理事は、社員総会で社員によって選ばれ、一般社団法人から委任されて、法人の運営を任された人です。株式会社で言うならば「取締役」に相当する人で、つまり、役員です。

そして、理事の中から代表理事(理事長)を選び、法人の代表者として定めておきます。理事は、理事会の構成員となります。

3-3 一般社団法人設立には社員2名、理事1名必要

一般社団法人を設立するには、オーナーの社員が最低2名必要になります。そしてこの2名以上の社員が、発起人になります。

設立時の理事が発起人だと勘違いしそうですが、あくまでも設立時社員が発起人です。

理事は、原則1名以上必要です。理事会を設置した場合には、理事3名以上と監事1名以上が必要になります。

3-4 社員が理事を決める

社員が集まって行われる社員総会で選ばれるのが理事です。理事を選ぶ権利を持っているのが、社員です。従って、掲題の偉い方(立場の高い方)は、社員になります。

一般社団法人においての社員は、最高意思決定機関の議決権や理事の任命権などがあるオーナーです。つまり、一般社団法人の社員は、その法人で最も力のある人になります。

なにをもって”偉い”かは言及できませんが、社員によって選ばれた法人の運営を任された理事よりも、選ぶ社員の方が立場が上になります。

3-5 社員は報酬を受け取れない

一般社団法人の社員は、金銭的メリットがあるからなるものではありません。
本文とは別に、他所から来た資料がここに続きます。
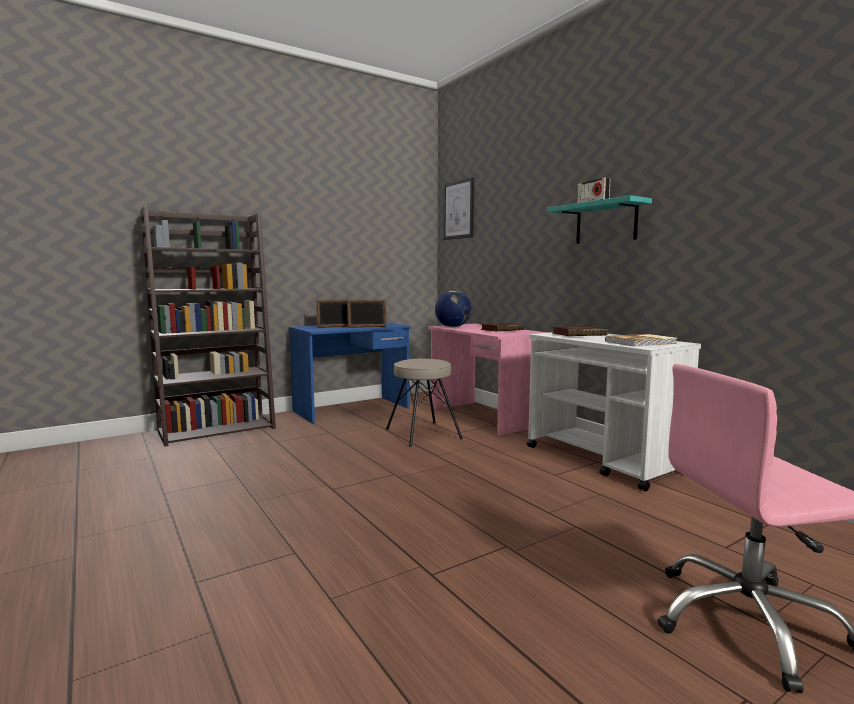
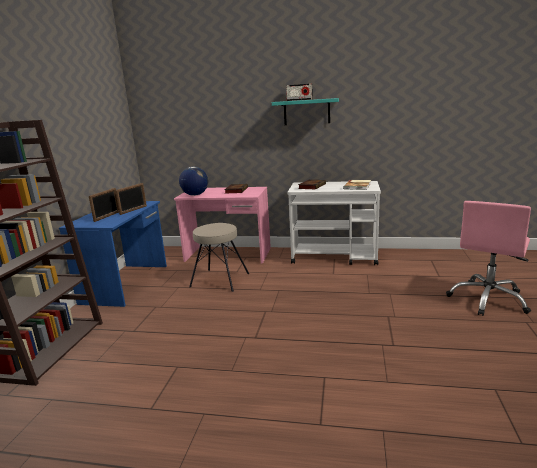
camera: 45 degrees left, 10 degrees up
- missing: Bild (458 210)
社会や世の中のために何かしたいことがあってなるものです。理事は、役員報酬をもらうことは問題ありません。

社員が理事になって報酬を受け取ることは構いません。

4 まとめ

「会社は誰の持ち物ですか?」という問いに、「社長のもの」と答える人が多くいます。

しかし、オーナー社長でなければ、会社は、出資している「株主」のものになります。株主は「オーナー」と呼ばれます。資本主義社会においては、オーナーには権力があります。オーナーが出資することで、新しい組織が生まれ、拡大するからです。

つまり、そう言った組織は雇用を創出するため、社会に対する貢献度が高いとされるわけです。

一般社団法人では、そのオーナーに当たる社員は、同様に社会に貢献していく組織の議決権を持ち合わせているため、非常に偉い立場であると言えます。